### Brief
Each line from the one holding "right eye: (346, 277)" to the last line below must be restated word for word, and no picture may be included.

[Stored data]
┌──

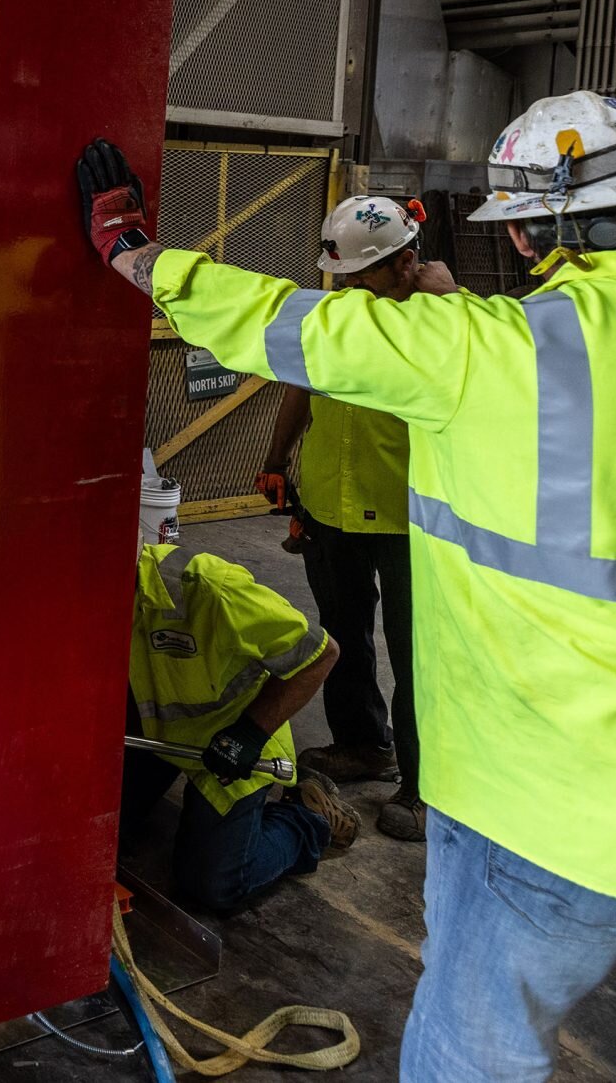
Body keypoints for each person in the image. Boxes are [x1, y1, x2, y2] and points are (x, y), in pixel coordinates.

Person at [78, 91, 616, 1083]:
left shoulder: (480, 351)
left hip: (548, 814)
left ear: (534, 237)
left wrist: (132, 254)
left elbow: (276, 326)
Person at [256, 194, 443, 842]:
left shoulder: (442, 325)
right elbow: (301, 385)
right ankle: (365, 743)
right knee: (343, 633)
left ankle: (424, 788)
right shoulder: (332, 316)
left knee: (421, 654)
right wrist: (279, 457)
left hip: (409, 515)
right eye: (346, 277)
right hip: (330, 501)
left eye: (368, 275)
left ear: (406, 261)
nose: (355, 288)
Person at [123, 490, 355, 914]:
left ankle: (307, 819)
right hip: (157, 737)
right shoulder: (76, 599)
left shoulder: (208, 588)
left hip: (233, 740)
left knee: (213, 885)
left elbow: (322, 654)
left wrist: (248, 734)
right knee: (100, 839)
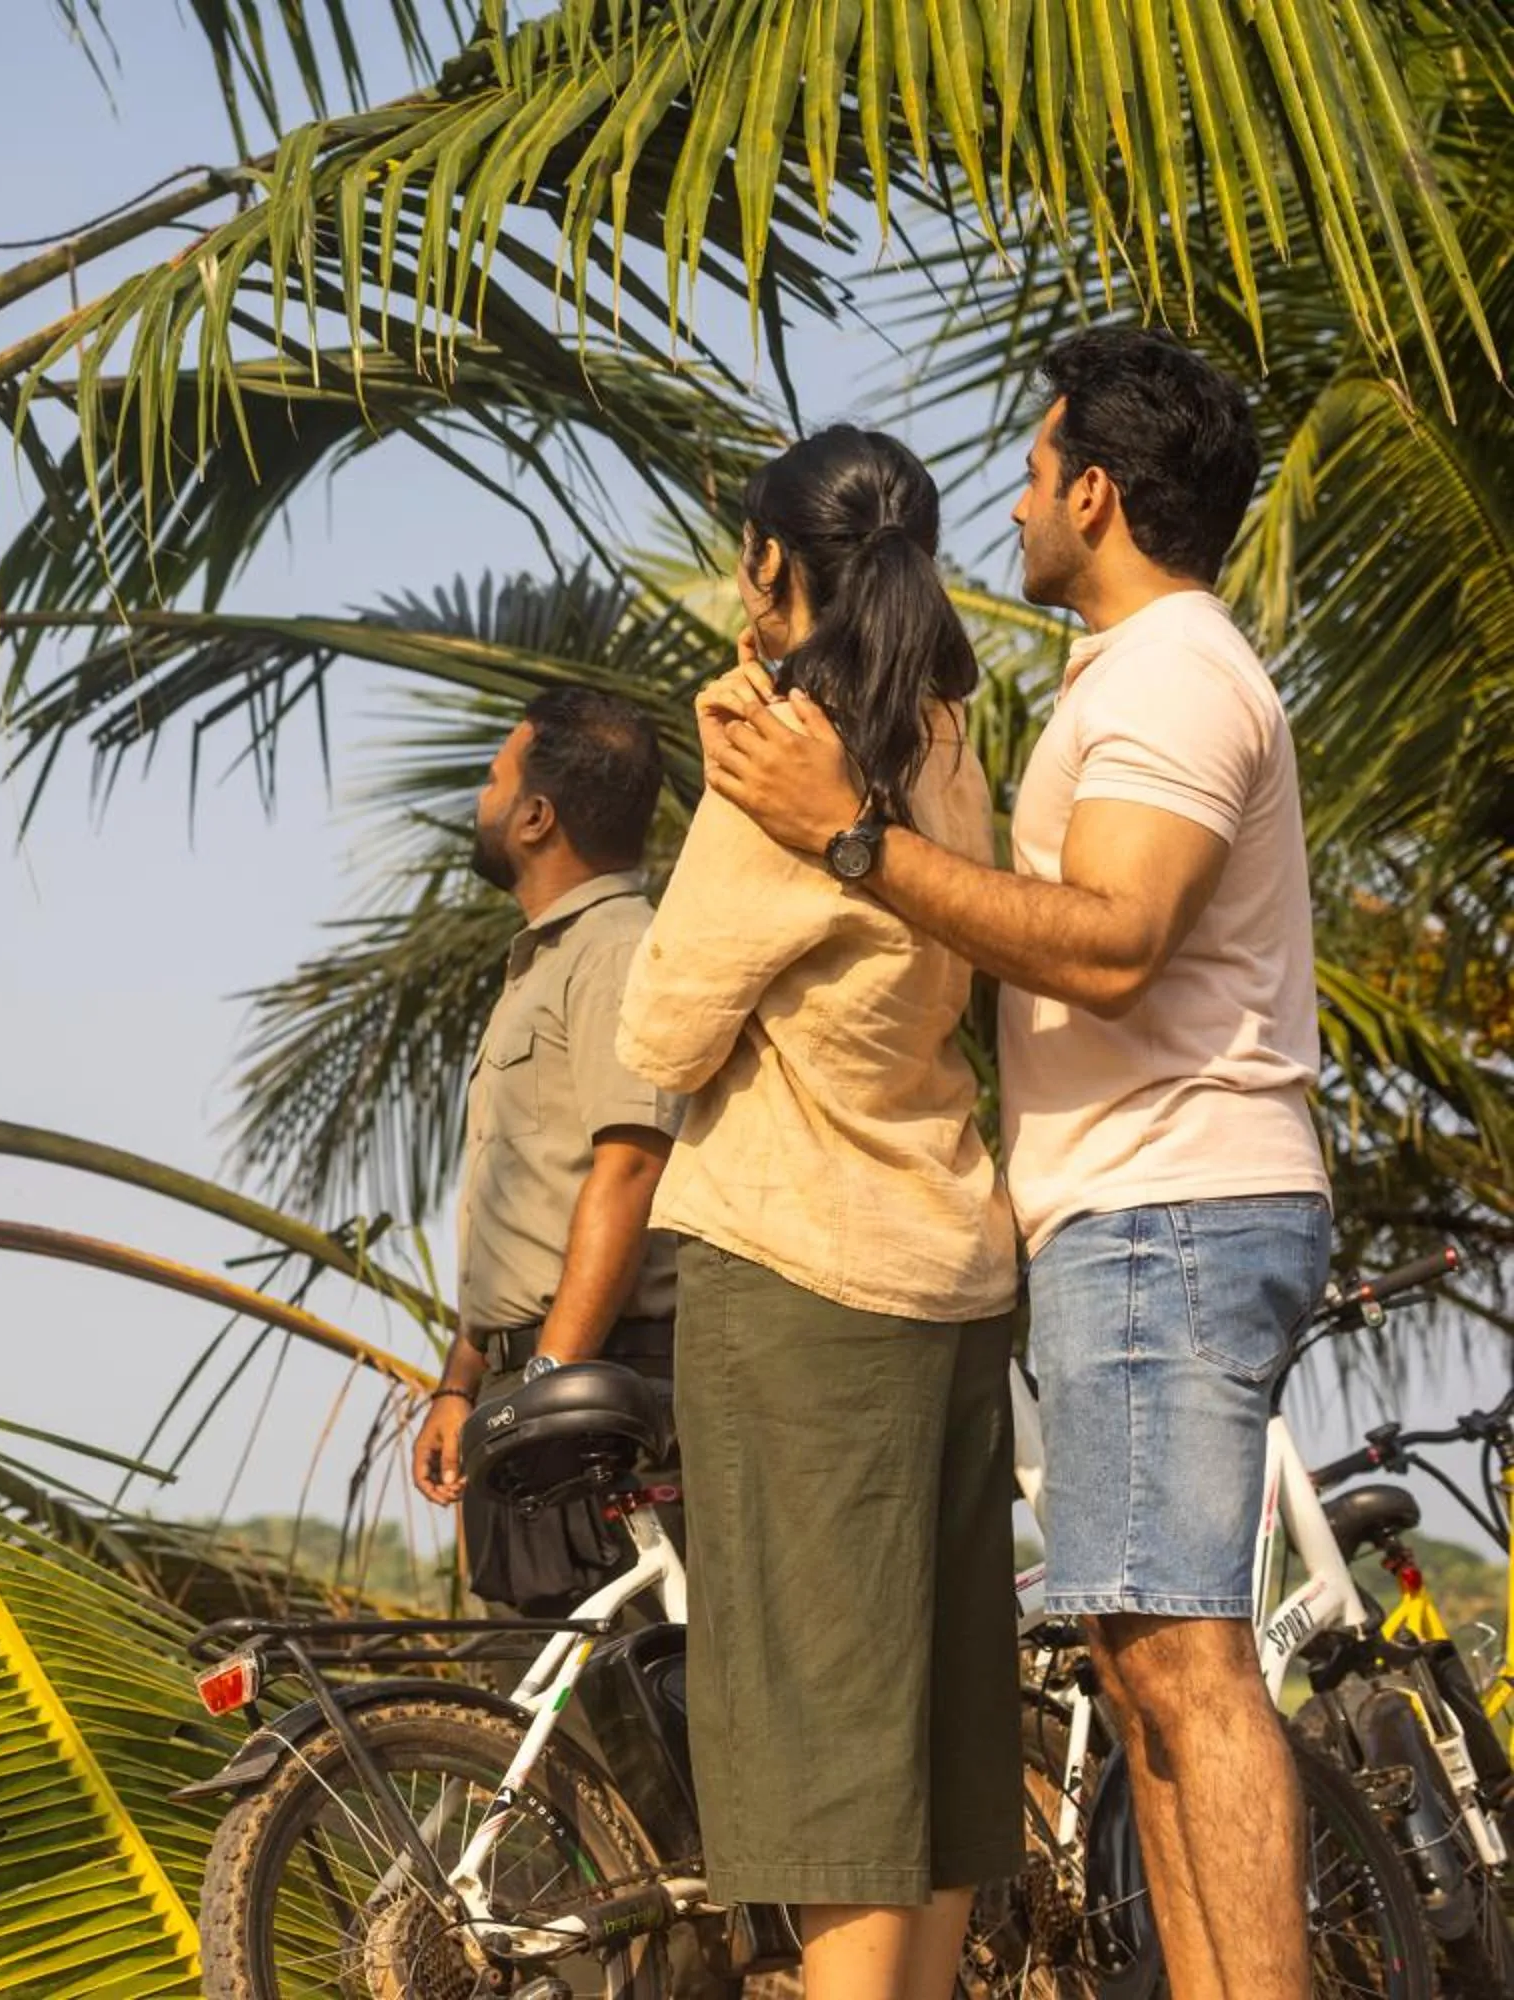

└──

### Your response
right eye: (346, 277)
right hip: (330, 501)
left eye: (368, 275)
left ear: (406, 261)
nose: (355, 288)
Person at [123, 490, 355, 914]:
left ankle: (307, 819)
right hip: (157, 737)
right shoulder: (76, 599)
left shoulder: (208, 588)
left hip: (233, 740)
left knee: (213, 885)
left elbow: (322, 654)
left wrist: (248, 734)
right knee: (100, 839)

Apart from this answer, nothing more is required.